### EXCERPTED RECORDS

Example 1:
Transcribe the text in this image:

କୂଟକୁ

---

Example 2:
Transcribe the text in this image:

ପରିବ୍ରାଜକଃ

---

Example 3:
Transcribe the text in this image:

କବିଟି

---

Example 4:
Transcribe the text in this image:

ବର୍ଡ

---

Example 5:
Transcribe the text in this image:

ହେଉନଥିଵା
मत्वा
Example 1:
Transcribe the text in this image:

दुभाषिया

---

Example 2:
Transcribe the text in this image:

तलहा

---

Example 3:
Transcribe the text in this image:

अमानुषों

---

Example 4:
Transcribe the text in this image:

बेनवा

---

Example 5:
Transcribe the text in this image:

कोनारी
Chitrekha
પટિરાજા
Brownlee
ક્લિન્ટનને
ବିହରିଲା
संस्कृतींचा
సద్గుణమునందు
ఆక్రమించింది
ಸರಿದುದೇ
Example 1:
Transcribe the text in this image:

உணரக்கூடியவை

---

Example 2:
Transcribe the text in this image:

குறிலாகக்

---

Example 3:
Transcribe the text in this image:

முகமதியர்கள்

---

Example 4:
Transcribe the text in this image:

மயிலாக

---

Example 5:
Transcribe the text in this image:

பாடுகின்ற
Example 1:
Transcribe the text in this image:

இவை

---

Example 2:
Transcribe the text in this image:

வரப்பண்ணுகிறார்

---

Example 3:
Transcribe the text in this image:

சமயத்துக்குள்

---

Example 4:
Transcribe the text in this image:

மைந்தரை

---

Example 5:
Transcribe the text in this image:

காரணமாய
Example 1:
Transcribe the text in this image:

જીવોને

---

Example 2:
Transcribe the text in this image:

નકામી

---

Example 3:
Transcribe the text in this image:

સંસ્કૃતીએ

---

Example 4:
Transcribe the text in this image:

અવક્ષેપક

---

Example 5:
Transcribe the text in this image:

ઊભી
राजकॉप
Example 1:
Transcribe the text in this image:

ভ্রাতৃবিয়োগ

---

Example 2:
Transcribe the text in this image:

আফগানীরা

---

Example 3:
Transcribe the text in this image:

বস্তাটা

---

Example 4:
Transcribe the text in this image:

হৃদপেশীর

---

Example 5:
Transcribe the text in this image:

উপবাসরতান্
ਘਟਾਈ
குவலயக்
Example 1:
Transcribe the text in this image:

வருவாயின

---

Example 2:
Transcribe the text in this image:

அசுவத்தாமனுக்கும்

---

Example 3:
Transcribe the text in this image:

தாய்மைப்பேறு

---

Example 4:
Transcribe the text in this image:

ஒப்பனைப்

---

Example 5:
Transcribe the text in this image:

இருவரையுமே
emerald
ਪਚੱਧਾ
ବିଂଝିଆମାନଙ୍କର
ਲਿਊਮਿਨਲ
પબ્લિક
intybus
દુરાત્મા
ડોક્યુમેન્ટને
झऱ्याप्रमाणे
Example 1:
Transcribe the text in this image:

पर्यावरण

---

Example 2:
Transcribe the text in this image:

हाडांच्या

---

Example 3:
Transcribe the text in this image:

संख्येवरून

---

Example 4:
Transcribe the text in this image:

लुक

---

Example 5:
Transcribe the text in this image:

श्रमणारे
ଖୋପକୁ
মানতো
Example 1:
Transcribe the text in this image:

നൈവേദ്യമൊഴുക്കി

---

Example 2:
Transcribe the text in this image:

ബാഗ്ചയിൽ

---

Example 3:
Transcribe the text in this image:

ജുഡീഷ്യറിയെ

### TASK GOAL
Restate the records above verbatim, omitting no line.

### PROBLEM SOLUTION
Example 1:
Transcribe the text in this image:

କୂଟକୁ

---

Example 2:
Transcribe the text in this image:

ପରିବ୍ରାଜକଃ

---

Example 3:
Transcribe the text in this image:

କବିଟି

---

Example 4:
Transcribe the text in this image:

ବର୍ଡ

---

Example 5:
Transcribe the text in this image:

ହେଉନଥିଵା
मत्वा
Example 1:
Transcribe the text in this image:

दुभाषिया

---

Example 2:
Transcribe the text in this image:

तलहा

---

Example 3:
Transcribe the text in this image:

अमानुषों

---

Example 4:
Transcribe the text in this image:

बेनवा

---

Example 5:
Transcribe the text in this image:

कोनारी
Chitrekha
પટિરાજા
Brownlee
ક્લિન્ટનને
ବିହରିଲା
संस्कृतींचा
సద్గుణమునందు
ఆక్రమించింది
ಸರಿದುದೇ
Example 1:
Transcribe the text in this image:

உணரக்கூடியவை

---

Example 2:
Transcribe the text in this image:

குறிலாகக்

---

Example 3:
Transcribe the text in this image:

முகமதியர்கள்

---

Example 4:
Transcribe the text in this image:

மயிலாக

---

Example 5:
Transcribe the text in this image:

பாடுகின்ற
Example 1:
Transcribe the text in this image:

இவை

---

Example 2:
Transcribe the text in this image:

வரப்பண்ணுகிறார்

---

Example 3:
Transcribe the text in this image:

சமயத்துக்குள்

---

Example 4:
Transcribe the text in this image:

மைந்தரை

---

Example 5:
Transcribe the text in this image:

காரணமாய
Example 1:
Transcribe the text in this image:

જીવોને

---

Example 2:
Transcribe the text in this image:

નકામી

---

Example 3:
Transcribe the text in this image:

સંસ્કૃતીએ

---

Example 4:
Transcribe the text in this image:

અવક્ષેપક

---

Example 5:
Transcribe the text in this image:

ઊભી
राजकॉप
Example 1:
Transcribe the text in this image:

ভ্রাতৃবিয়োগ

---

Example 2:
Transcribe the text in this image:

আফগানীরা

---

Example 3:
Transcribe the text in this image:

বস্তাটা

---

Example 4:
Transcribe the text in this image:

হৃদপেশীর

---

Example 5:
Transcribe the text in this image:

উপবাসরতান্
ਘਟਾਈ
குவலயக்
Example 1:
Transcribe the text in this image:

வருவாயின

---

Example 2:
Transcribe the text in this image:

அசுவத்தாமனுக்கும்

---

Example 3:
Transcribe the text in this image:

தாய்மைப்பேறு

---

Example 4:
Transcribe the text in this image:

ஒப்பனைப்

---

Example 5:
Transcribe the text in this image:

இருவரையுமே
emerald
ਪਚੱਧਾ
ବିଂଝିଆମାନଙ୍କର
ਲਿਊਮਿਨਲ
પબ્લિક
intybus
દુરાત્મા
ડોક્યુમેન્ટને
झऱ्याप्रमाणे
Example 1:
Transcribe the text in this image:

पर्यावरण

---

Example 2:
Transcribe the text in this image:

हाडांच्या

---

Example 3:
Transcribe the text in this image:

संख्येवरून

---

Example 4:
Transcribe the text in this image:

लुक

---

Example 5:
Transcribe the text in this image:

श्रमणारे
ଖୋପକୁ
মানতো
Example 1:
Transcribe the text in this image:

നൈവേദ്യമൊഴുക്കി

---

Example 2:
Transcribe the text in this image:

ബാഗ്ചയിൽ

---

Example 3:
Transcribe the text in this image:

ജുഡീഷ്യറിയെ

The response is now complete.